GigQ comes with a command-line interface for common operations:

```bash
# Submit a job
gigq submit my_module.my_function --name "My Job" --param "filename=data.csv" --param "threshold=0.7"

# List jobs
gigq list
gigq list --status pending

# Check job status
gigq status your-job-id --show-result

# Cancel a job
gigq cancel your-job-id

# Requeue a failed job
gigq requeue your-job-id

# Start a worker
gigq worker

# Clear completed jobs
gigq clear
gigq clear --before 7  # Clear jobs completed more than 7 days ago
```

## Example: GitHub Archive Processing

See the `examples/github_archive.py` script for a complete example of using GigQ to process GitHub Archive data.

## Technical Details

### SQLite Schema

GigQ uses a simple SQLite schema with two main tables:

1. `jobs` - Stores job definitions and current state
2. `job_executions` - Tracks individual execution attempts

The schema is designed for simplicity and efficiency with appropriate indexes for common operations.

### Concurrency Handling

GigQ uses SQLite's built-in locking mechanisms to ensure safety when multiple workers are running. Each worker claims jobs using an exclusive transaction, preventing duplicate execution.

### Error Handling

Failed jobs can be automatically retried up to a configurable number of times. Detailed error information is stored in the database for debugging. Jobs that exceed their timeout are automatically detected and marked as failed or requeued.
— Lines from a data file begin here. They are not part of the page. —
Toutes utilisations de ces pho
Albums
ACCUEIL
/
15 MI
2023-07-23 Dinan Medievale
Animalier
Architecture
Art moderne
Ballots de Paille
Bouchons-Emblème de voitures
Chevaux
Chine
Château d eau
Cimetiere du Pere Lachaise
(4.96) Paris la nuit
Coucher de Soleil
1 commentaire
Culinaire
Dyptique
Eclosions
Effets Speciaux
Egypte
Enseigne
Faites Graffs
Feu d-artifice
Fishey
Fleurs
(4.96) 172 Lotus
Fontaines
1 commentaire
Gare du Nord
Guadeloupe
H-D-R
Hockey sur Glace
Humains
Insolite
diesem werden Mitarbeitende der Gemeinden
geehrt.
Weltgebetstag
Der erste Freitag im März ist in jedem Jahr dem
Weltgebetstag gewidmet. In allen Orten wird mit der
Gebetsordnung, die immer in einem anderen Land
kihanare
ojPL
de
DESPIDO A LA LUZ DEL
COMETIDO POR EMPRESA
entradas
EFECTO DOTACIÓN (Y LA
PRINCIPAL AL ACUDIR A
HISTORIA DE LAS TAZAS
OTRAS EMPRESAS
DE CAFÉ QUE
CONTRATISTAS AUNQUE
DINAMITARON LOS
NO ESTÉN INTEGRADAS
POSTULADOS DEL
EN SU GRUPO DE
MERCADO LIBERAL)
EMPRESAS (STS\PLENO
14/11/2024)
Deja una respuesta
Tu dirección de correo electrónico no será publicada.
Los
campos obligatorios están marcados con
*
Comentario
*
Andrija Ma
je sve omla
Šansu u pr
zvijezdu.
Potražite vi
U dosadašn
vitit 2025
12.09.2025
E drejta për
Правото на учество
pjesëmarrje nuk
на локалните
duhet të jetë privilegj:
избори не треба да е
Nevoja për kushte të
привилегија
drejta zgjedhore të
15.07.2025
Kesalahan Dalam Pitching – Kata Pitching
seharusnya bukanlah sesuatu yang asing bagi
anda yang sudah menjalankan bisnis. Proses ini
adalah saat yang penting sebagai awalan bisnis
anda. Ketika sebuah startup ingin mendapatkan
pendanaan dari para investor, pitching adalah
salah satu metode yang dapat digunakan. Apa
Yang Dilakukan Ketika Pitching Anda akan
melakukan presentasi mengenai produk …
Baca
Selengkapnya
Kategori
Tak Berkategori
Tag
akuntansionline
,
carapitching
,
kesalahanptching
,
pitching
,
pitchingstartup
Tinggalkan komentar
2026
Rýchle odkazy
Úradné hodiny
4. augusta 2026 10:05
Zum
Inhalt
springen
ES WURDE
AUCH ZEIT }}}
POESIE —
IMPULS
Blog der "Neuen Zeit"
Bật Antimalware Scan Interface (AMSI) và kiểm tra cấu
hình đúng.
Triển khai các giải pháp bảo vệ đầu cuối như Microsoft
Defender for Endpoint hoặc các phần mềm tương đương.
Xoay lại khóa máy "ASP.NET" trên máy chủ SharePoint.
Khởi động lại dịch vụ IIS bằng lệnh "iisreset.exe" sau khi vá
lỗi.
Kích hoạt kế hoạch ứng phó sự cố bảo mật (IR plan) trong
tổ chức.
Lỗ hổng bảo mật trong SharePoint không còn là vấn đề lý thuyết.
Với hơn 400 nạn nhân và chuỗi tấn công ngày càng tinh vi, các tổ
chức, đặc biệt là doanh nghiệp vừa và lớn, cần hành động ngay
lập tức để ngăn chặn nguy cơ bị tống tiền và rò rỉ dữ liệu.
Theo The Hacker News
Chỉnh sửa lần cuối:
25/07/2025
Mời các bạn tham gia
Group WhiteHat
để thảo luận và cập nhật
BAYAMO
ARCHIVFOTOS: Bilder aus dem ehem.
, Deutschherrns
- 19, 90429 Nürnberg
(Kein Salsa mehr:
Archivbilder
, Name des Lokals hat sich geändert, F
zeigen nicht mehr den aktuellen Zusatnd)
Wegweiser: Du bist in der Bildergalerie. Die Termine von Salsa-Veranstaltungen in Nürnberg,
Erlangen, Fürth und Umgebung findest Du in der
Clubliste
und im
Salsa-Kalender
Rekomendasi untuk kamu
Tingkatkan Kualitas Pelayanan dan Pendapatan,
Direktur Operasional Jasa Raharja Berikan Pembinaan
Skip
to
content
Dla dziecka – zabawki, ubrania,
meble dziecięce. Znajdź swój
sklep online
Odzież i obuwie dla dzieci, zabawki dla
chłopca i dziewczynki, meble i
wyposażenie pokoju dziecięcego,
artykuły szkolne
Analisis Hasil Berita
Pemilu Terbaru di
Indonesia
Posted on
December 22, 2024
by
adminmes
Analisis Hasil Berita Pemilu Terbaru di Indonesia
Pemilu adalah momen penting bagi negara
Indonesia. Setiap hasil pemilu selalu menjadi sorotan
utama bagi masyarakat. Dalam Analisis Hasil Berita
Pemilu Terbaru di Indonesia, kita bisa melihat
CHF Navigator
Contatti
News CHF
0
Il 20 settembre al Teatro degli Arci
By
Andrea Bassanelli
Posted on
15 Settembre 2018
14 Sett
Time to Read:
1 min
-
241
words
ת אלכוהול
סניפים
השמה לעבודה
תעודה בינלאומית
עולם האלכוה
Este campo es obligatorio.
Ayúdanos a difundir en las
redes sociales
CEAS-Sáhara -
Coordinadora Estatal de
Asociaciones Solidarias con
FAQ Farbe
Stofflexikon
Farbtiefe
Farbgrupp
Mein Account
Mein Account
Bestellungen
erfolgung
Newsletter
## Development and Contribution

For local development:

1. Clone the repository
2. Create a virtual environment
3. Install build dependencies: `pip install setuptools wheel`
4. Install in development mode: `pip install -e .`
5. Run tests: `python -m unittest discover tests`

## License

This project is licensed under the MIT License - see the [LICENSE](LICENSE) file for details.